Catastrophic Emission of Charges from Near-Extremal Charged Nariai Black Holes. II. Rotation Effect

Abstract

Kerr-Newman black holes in a de Sitter (dS) space have the limit of rotating Nariai black holes with the near-horizon geometry of a warped dS3 × S1/Z2 when the black hole horizon and the cosmological horizon coincide or approach close to each other. We study the rotation effect on the spontaneous emission of charges in the near-extremal rotating charged Nariai black hole and compare it to those from the near-extremal Nariai black hole in Phys. Rev. D 110, 085020 (2024) and near-extremal Kerr-Newman black hole in de Sitter space in Eur. Phys. J. C 83, 219 (2023). In strong contrast to the near-extremal Kerr-Newman black hole in dS space, the near-extremal rotating Nariai black hole also has an exponential amplification for the emission of high energy charges, which becomes catastrophic regardless of angular momentum when two horizons coincide. The radius of rotating Nariai black holes monotonically increases as the angular momentum and charge of black holes increase, which gives a weaker electric field on the horizon than Nariai black holes. Thus the angular momentum of black holes that drags particles on the horizon decreases the mean number of charges by a factor not by an order.
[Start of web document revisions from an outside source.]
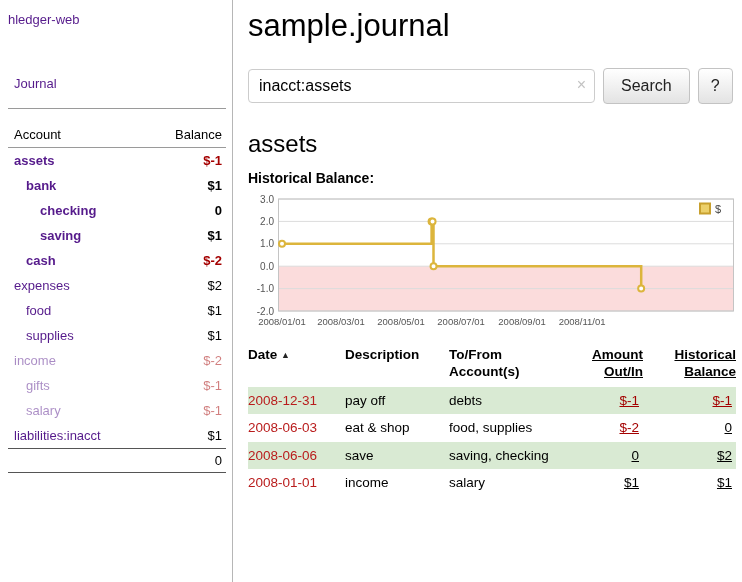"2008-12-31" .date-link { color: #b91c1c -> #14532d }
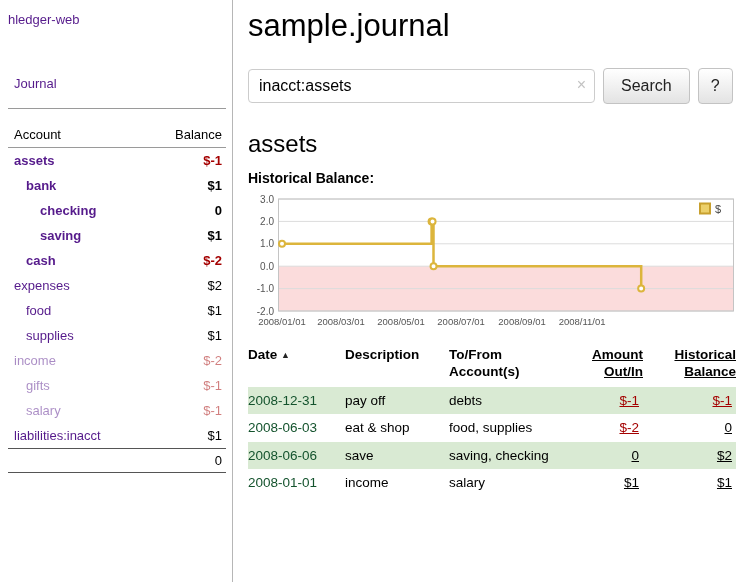"2008-06-06" span.date-link { text: 2008-06-06 -> 2008-02-02 }
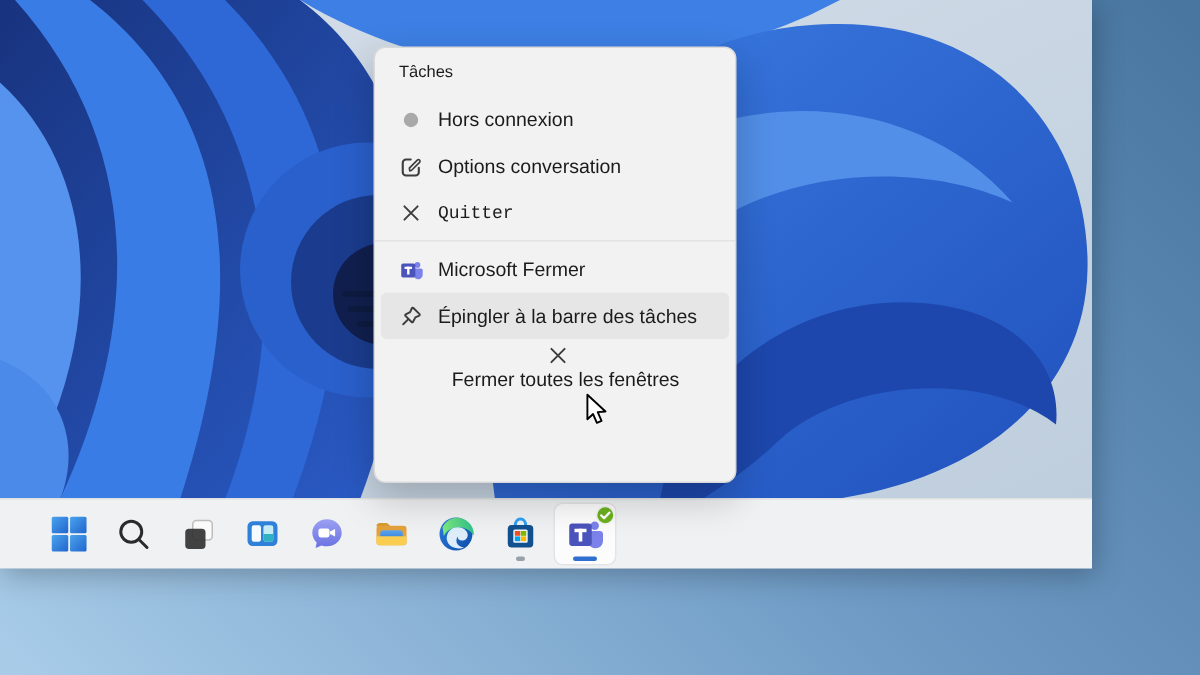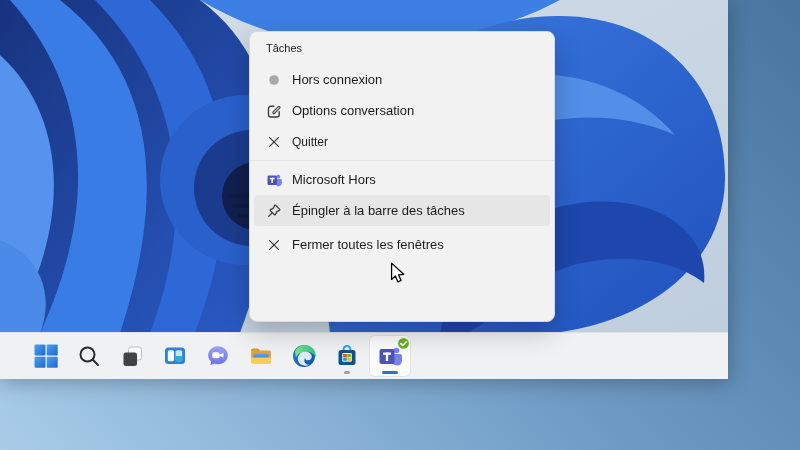"Tâches" .jumplist { width: 306px -> 242px }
We observe a catastrophic emission of boson condensation for charges with an effective energy equal to the chemical potential in the spacelike outer region of the cosmological horizon. Remarkably, the Schwinger emission of charges in the standard particle model may prevent the rotating Nariai black holes from evolving into spacetimes with a naked singularity when the angular momentum is close to the allowed maximum, which Nariai black holes cannot avoid.